Feature request: $<REMOVE_DUPLICATES:list> generator expression
Since generator expressions are not evaluated until generation time, their output cannot be processed with traditional CMake commands like string(), list(), foreach() etc. (Maybe that motivated constructs like $<JOIN:list,...>
.) One useful feature in this context would be the functionality of list(REMOVE_DUPLICATES ...)
. Here's an example of a use case:
In a complex project, an expression like this
-I$<JOIN:$<TARGET_PROPERTY:foo,INCLUDE_DIRECTORIES>,;-I>
frequently returns multiple items referencing the same directory. While such duplicates do not usually cause failures, e.g. when being passed to an external command, they certainly may cause performance degradation. In one of my applications, I get no less than 12 duplicates of the same directory form the above. This means that an external command given the above include path spec will scan the same include directory (containing close to 1600 files) 12 times in some cases.

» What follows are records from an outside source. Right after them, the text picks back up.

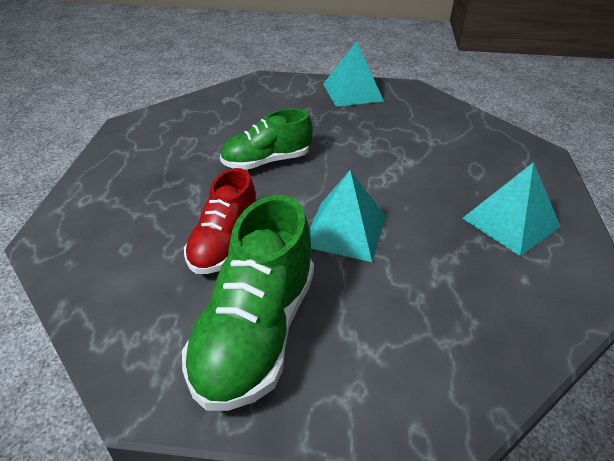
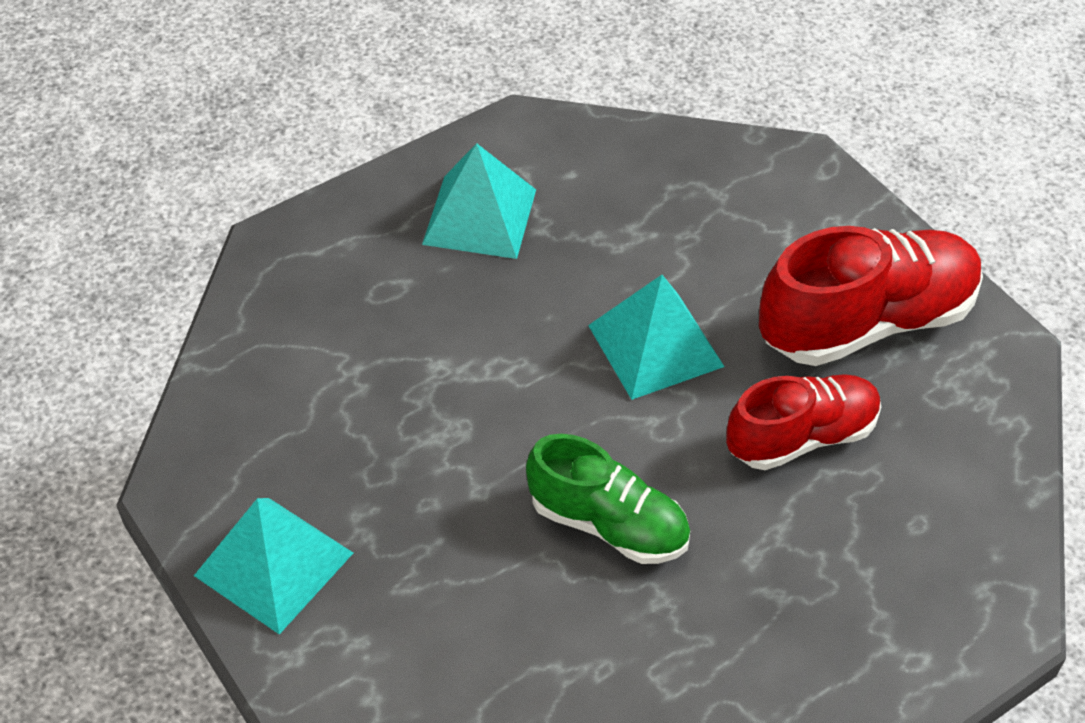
camera: 130 degrees left, 10 degrees up
green shoe [182,195,314,411] -> red shoe [759,226,983,366]

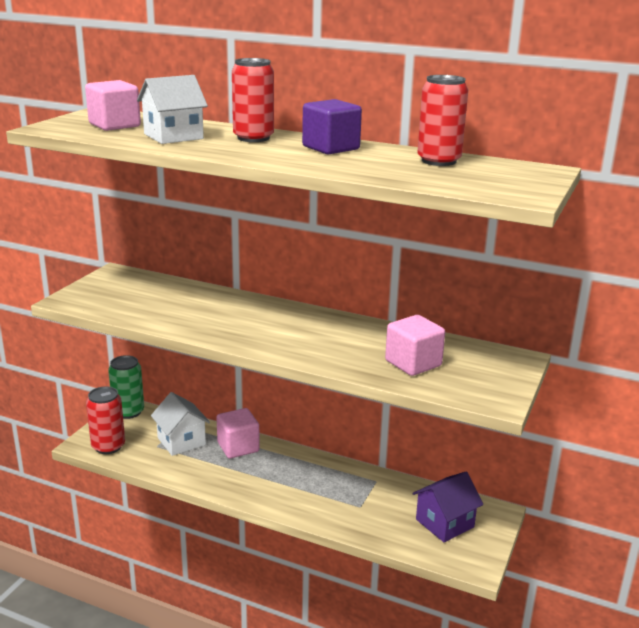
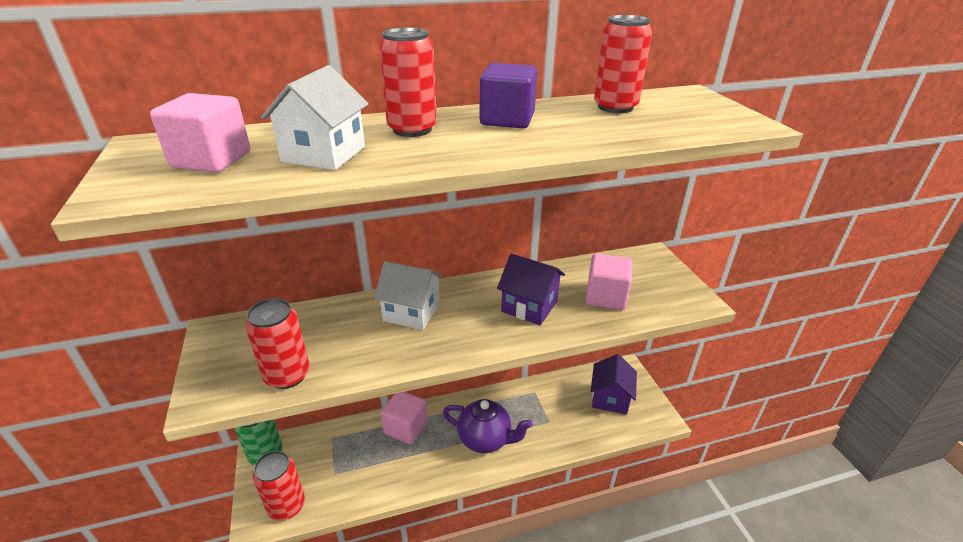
camera: 40 degrees left, 10 degrees up
white house [151,392,210,456] -> white house moved to [374,261,443,330]
none -> red can [245,298,310,389]
none -> purple teapot [443,399,532,453]
none -> purple house [497,254,565,325]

What would help here would be a generator expression like $<REMOVE_DUPLICATES:list>
, which would do the exact same thing as list(REMOVE_DUPLICATES ...)

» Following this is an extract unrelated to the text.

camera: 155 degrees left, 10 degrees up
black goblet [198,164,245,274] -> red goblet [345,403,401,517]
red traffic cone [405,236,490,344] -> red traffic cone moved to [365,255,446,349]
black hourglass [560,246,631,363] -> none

does with configure-time lists. The above expression would then become
-I$<JOIN:$<REMOVE_DUPLICATES:$<TARGET_PROPERTY:foo,INCLUDE_DIRECTORIES>>,;-I>
Could that be implemented?
Maybe this example illustrates a larger problem. While the traditional CMake language is well equipped to handle the configuration phase, it is not applicable to the generation phase. To make this second phase programmable, CMake is in essence being retrofitted with these generator expressions. They effectively represent a new language, which is more compact but unfortunately much harder to read, hard to debug, and much less feature-rich at the moment than the original language. In a way, it reminds me of Make functions like $(addprefix ..., ...)
which also may end up nested to several levels and become hard to read. I'm not sure how well this will scale and/or what to do about it except to keep adding missing functionality.